*ПРЕДЛОЖЕННЫЙ ОТРЫВОК*:
════
Капдевила — поэт, университетский профессор, редактор солидного журнала «La Prensa» — жил с семьей на прекрасной вилле в Палермо; и повеяло на меня от этого дома атмосферой «Варшавского Курьера» и кафе Лурса[79]. Вспоминаю день, когда я появился там впервые, на ужине. В каком обличье мне следовало бы предстать перед семейством Капдевила? В обличье трагического изгнанника из захваченной врагами отчизны? Литератора-иностранца, обсуждающего «новые ценности» в искусстве и проявляющего живой интерес к стране, куда его занесла судьба? Ждал сеньор Капдевила, ждала сеньора Капдевила, что я предстану перед ними в одном из этих образов, они даже были готовы излить на меня как на «amigo de Choromanski» свою доброжелательность, но вскоре пришли в замешательство, увидев перед собой совершенно молодого парня, который, однако, не был таким уж молодым…
Что же произошло? А вот что: я вынужден признать, что под воздействием войны, из-за усиления «низших» и регрессивных сил на меня внезапно накатила волна какой-то запоздалой молодости. От поражения я спасался бегством в молодость и захлопнул за собой дверь. У меня всегда была склонность видеть в молодости — как в своей, так и в молодости других людей — прибежище от «ценностей», т. е. от культуры. Я уже писал в этом дневнике: молодость есть ценность сама по себе, она уничтожает все прочие ценности, в которых она не нуждается, поскольку она — самодостаточна. Вот почему перед лицом гибели всего, что я имел до сих пор — отчизны, дома, социального положения, места в искусстве — я спрятался в молодости, и сделал это с таким рвением, что стал «влюбленным». Entre nous soit dit[80], война меня омолодила… и помогли здесь два обстоятельства. Я моложаво выглядел, лицо было свежим, лет на двадцать с небольшим. Мир относился ко мне как к человеку молодому. Однако для подавляющего большинства немногочисленных читавших меня поляков я был придурком и прощелыгой, кем-то абсолютно несерьезным; что же касается аргентинцев, то им я был совершенно неизвестен, был чем-то вроде провинциала-дебютанта, которому еще предстоит показать себя и завоевать всеобщее признание. Даже если бы я захотел навязать себя этим людям в качестве ценности и чего-то серьезного, что мог я сделать, если не знал их языка и нам приходилось вести беседу на хромом французском? А потому всё — и моя внешность, и мое положение, и этот окончательный отпад от культуры, и загадочная дрожь моей души — все толкало меня в свойственную молодости легкомысленность и самодостаточность.
════
*ИСХОДНЫЕ МАТЕРИАЛЫ*:
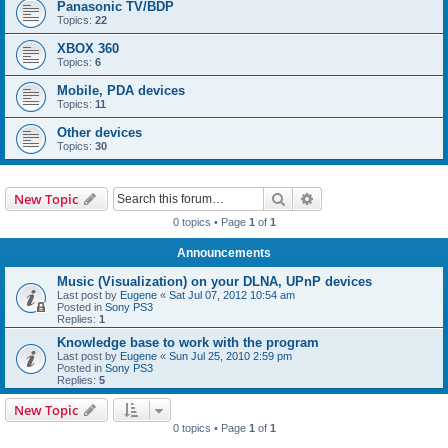
Panasonic TV/BDP
Topics:
22
XBOX 360
Topics:
6
Mobile, PDA devices
Topics:
11
Other devices
Topics:
30
Search
Advanced search
New Topic
0 topics • Page
1
of
1
Announcements
Music (Visualization) on your DLNA, UPnP devices
Last post by
Eugene
«
Sat Jul 07, 2012 10:54 am
Posted in
Sony PS3
Replies:
1
Knowledge base to work with the program
Last post by
Eugene
«
Sun Jul 25, 2010 2:59 pm
Posted in
Sony PS3
Replies:
5
New Topic
0 topics • Page
1
of
1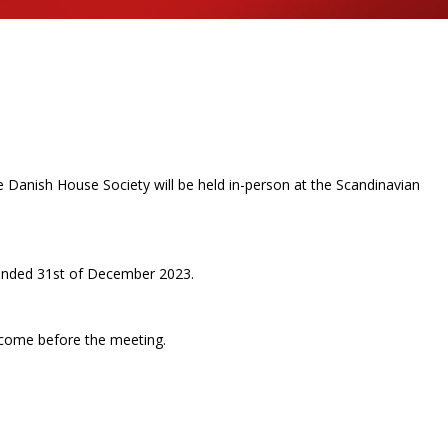
Danish House Society will be held in-person at the Scandinavian
.
 ended 31
st
of December 2023.
 come before the meeting.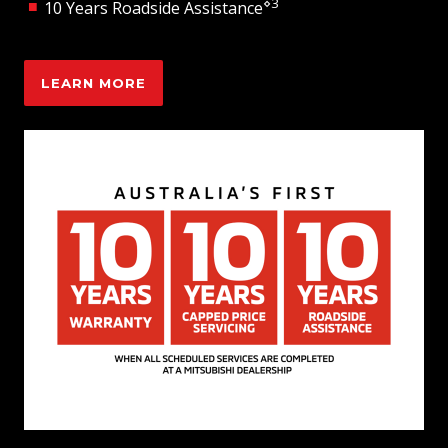
⋄3
10 Years Roadside Assistance
LEARN MORE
════
На каком языке, согласно отрывку, приходилось вести беседу с аргентинцами?

На хромом французском.